> **Your task**
Look through the lines below, find those with the word "size", and copy them.

> **Record extracts**
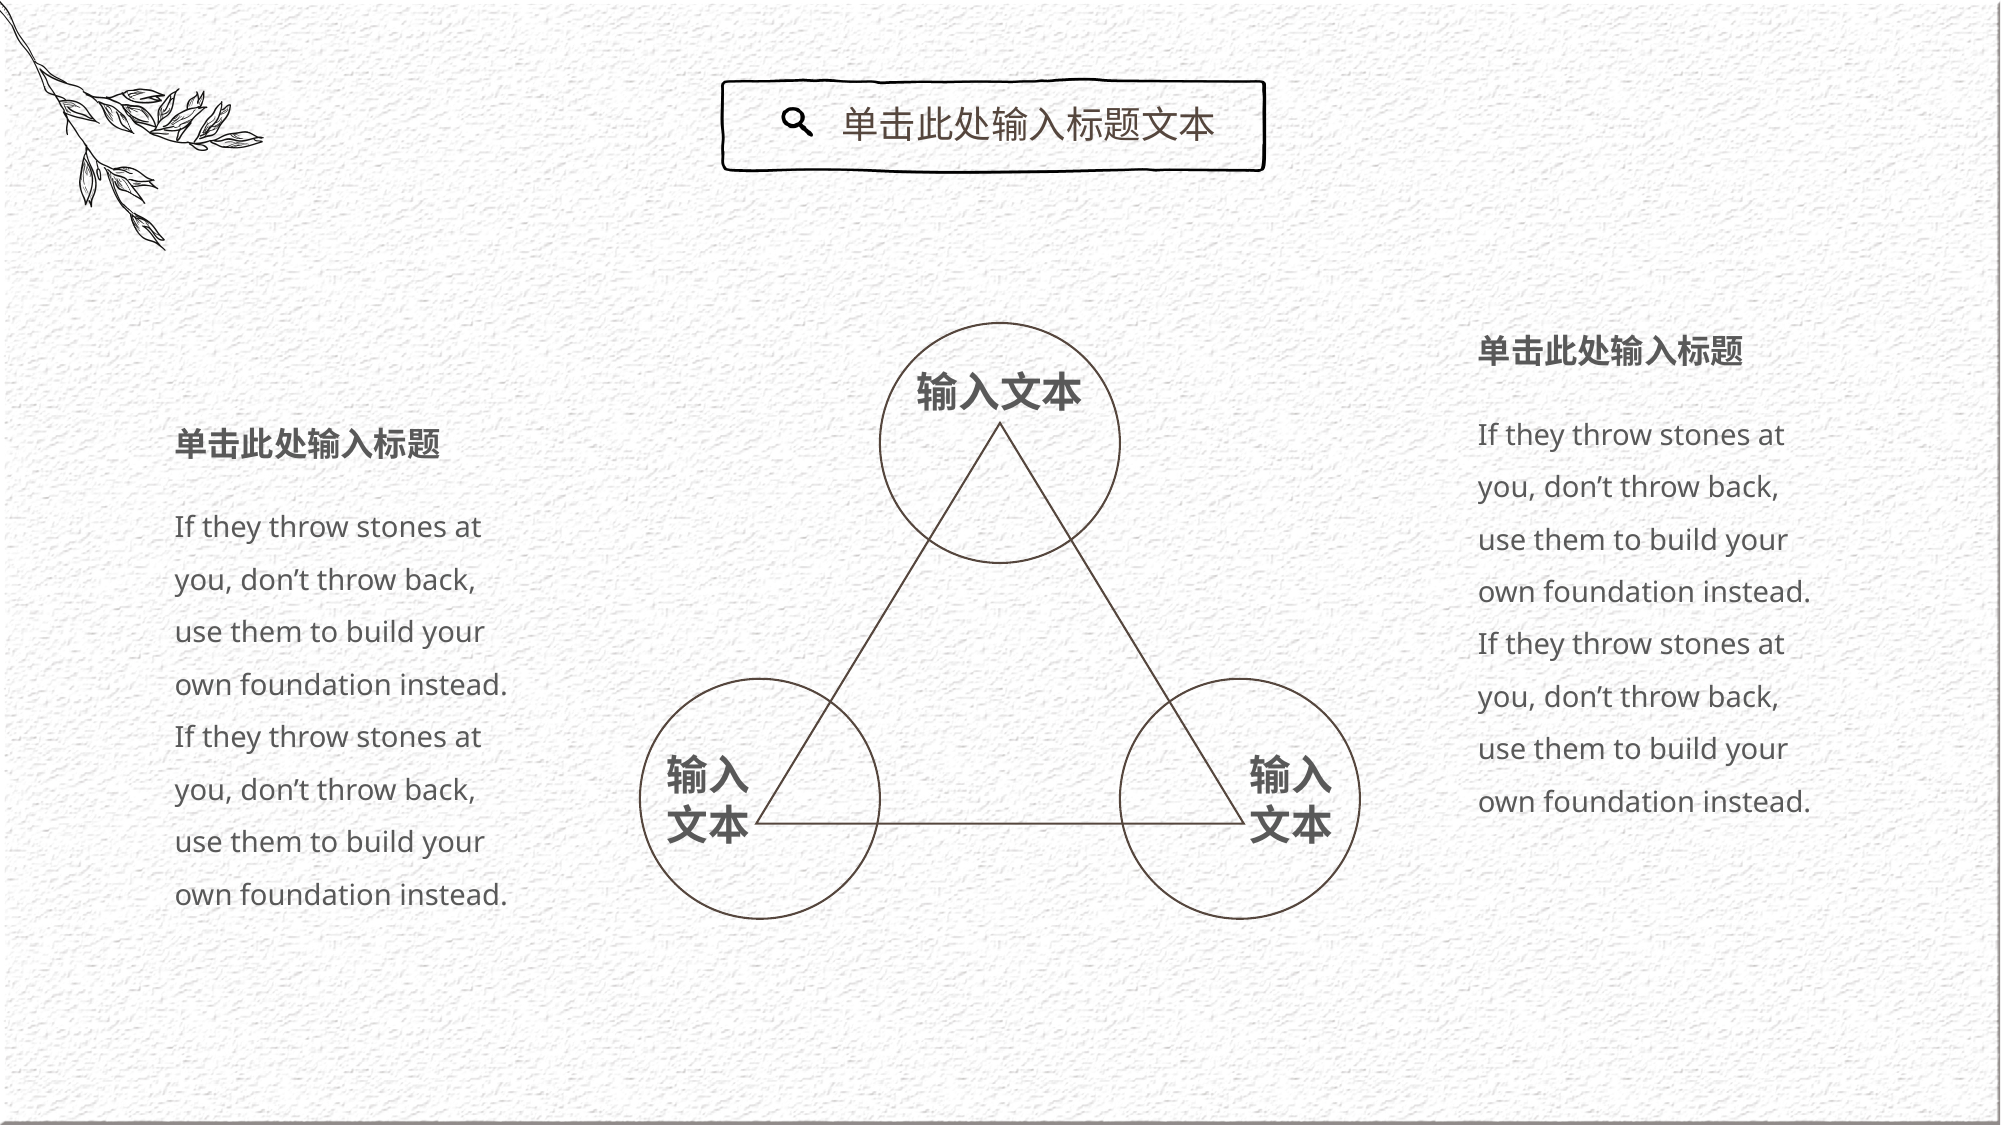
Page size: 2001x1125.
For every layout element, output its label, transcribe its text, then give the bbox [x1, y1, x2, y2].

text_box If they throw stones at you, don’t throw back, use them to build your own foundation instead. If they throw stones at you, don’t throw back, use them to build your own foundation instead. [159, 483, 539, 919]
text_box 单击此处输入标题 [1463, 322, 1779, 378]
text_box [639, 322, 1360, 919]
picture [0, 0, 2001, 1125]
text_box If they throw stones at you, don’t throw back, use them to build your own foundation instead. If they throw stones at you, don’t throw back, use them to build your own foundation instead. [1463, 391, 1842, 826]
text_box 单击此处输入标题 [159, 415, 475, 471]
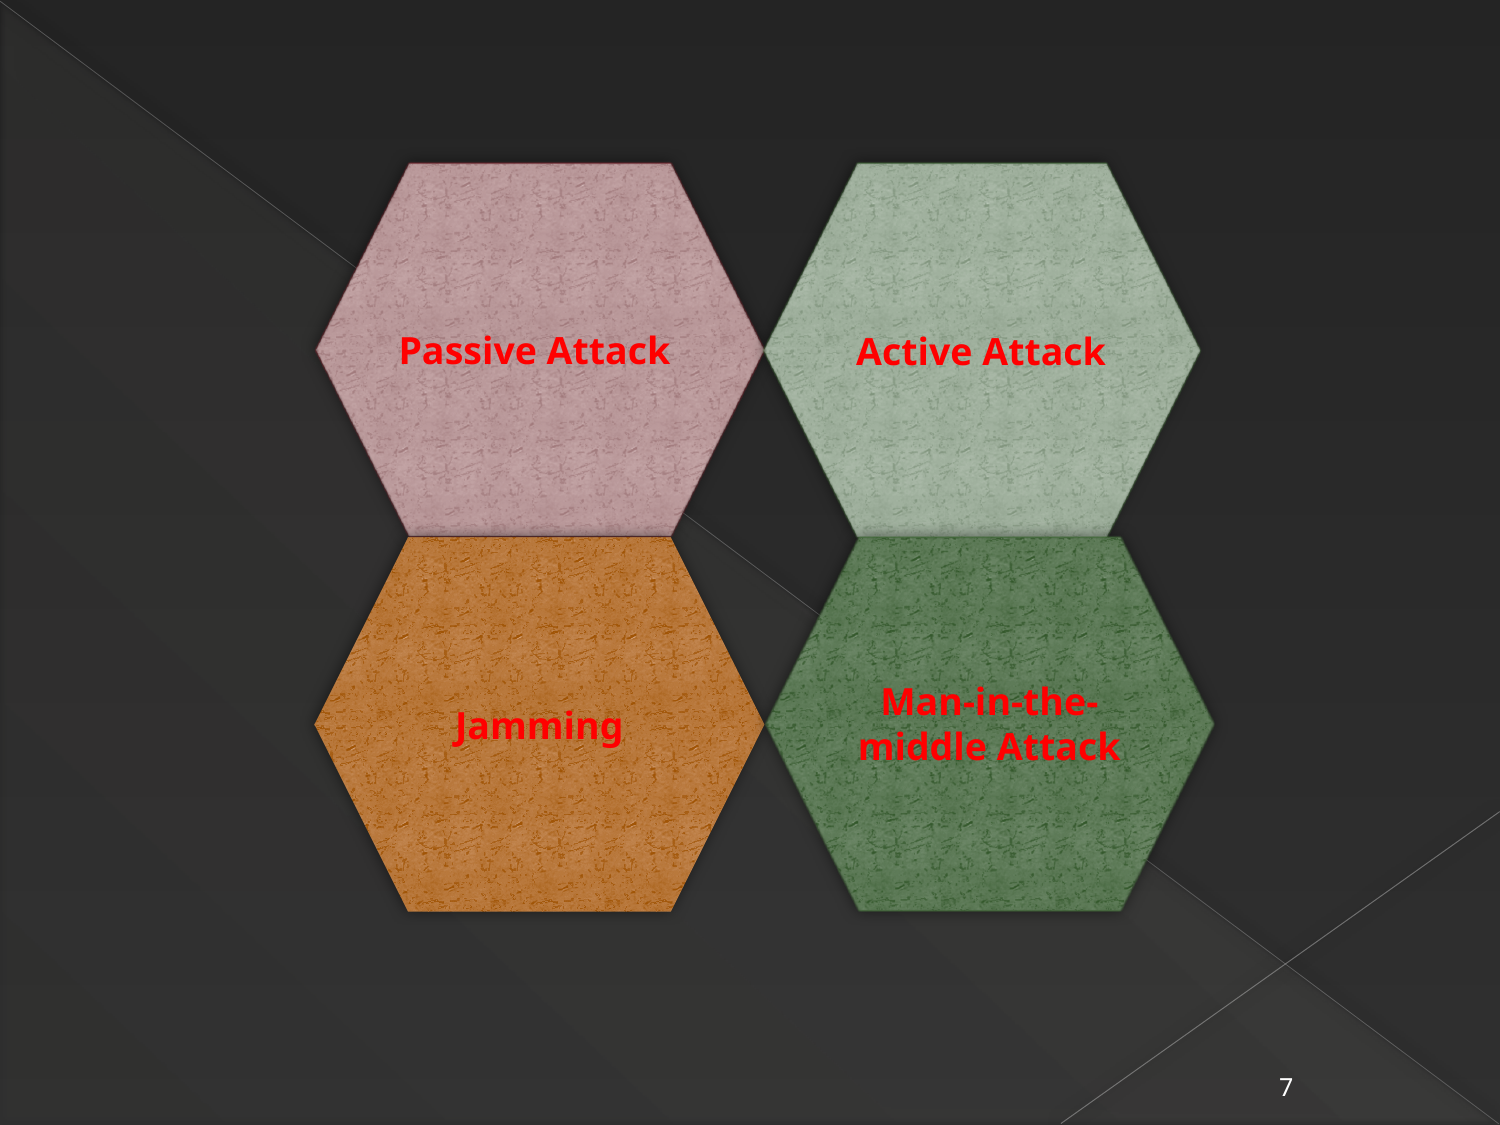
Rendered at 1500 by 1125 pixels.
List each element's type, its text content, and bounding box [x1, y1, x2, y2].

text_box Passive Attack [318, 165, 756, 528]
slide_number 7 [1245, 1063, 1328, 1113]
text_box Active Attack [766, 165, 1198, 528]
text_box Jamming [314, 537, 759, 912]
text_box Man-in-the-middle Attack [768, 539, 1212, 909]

--

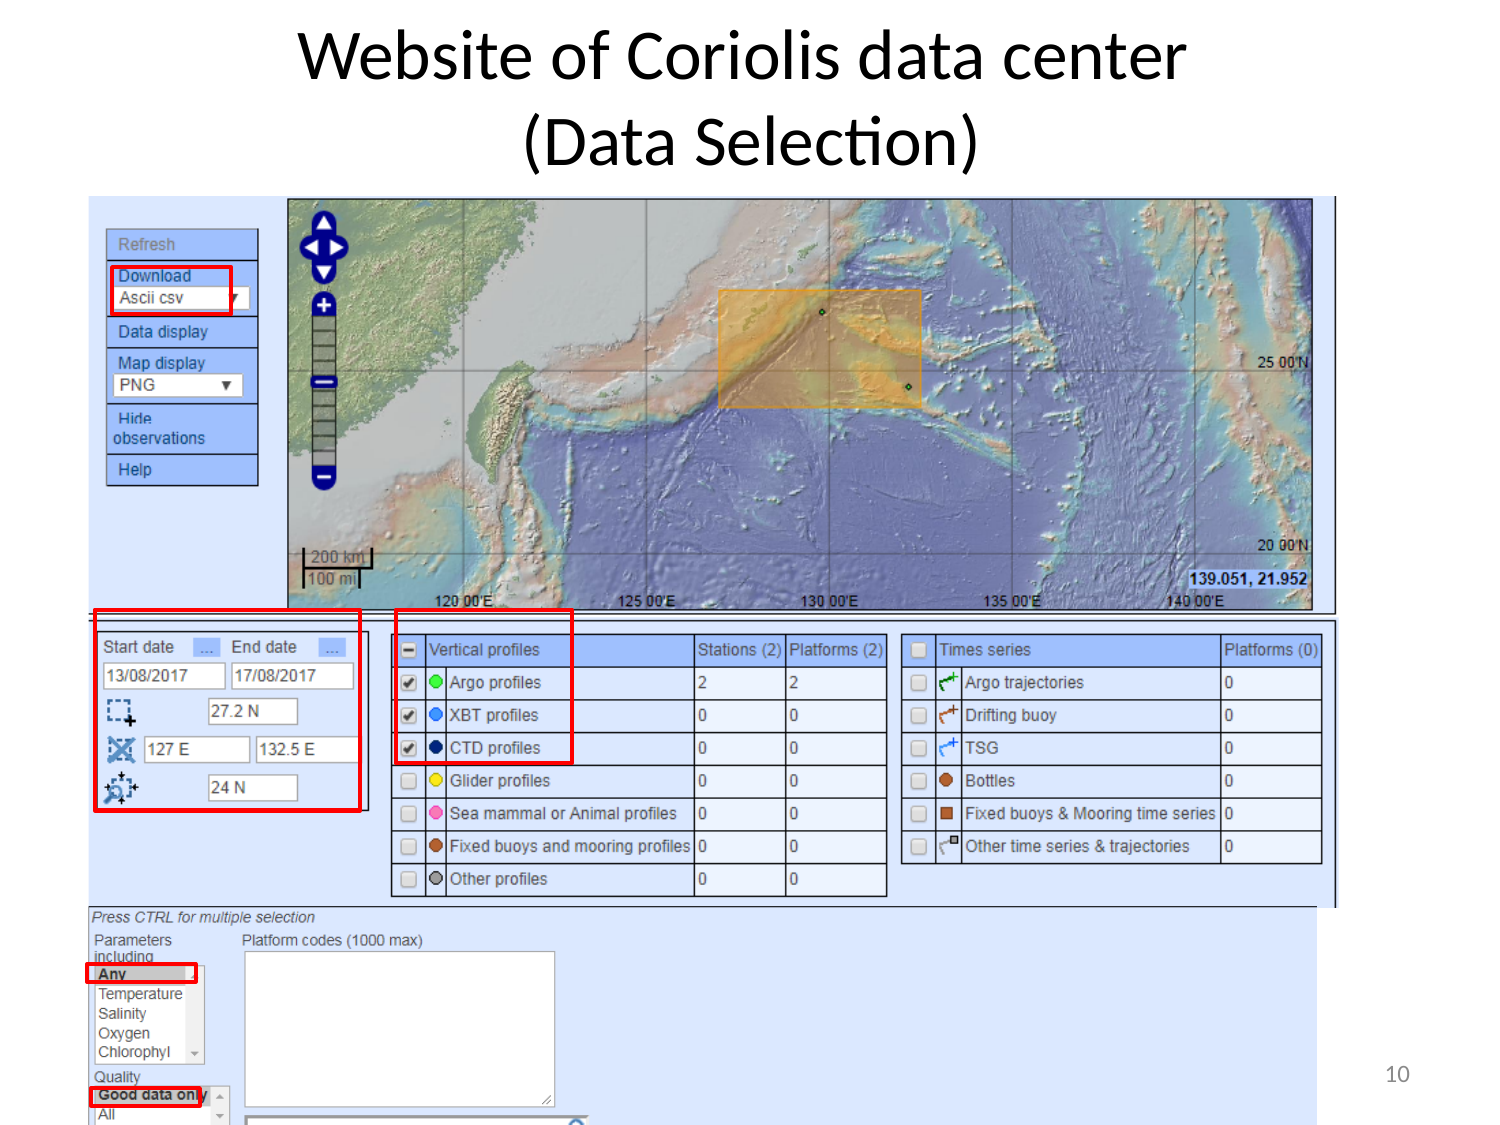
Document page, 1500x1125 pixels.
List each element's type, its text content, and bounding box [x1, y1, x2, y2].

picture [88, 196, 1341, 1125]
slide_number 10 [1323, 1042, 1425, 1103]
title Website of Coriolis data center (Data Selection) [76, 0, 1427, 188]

==

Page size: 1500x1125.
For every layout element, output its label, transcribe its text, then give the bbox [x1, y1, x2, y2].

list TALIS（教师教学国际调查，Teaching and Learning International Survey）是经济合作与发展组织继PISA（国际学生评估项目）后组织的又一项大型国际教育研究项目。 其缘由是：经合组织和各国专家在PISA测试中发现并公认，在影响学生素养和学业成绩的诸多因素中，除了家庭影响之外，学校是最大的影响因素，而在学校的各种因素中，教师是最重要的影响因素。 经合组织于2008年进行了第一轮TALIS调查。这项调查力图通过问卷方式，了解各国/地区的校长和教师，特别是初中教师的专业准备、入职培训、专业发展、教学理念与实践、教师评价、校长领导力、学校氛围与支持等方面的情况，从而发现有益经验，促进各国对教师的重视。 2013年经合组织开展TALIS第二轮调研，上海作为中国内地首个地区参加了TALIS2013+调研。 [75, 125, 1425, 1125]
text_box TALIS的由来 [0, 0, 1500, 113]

> **Your response**
Page size: 2001x1125.
Page size: 1500x1125.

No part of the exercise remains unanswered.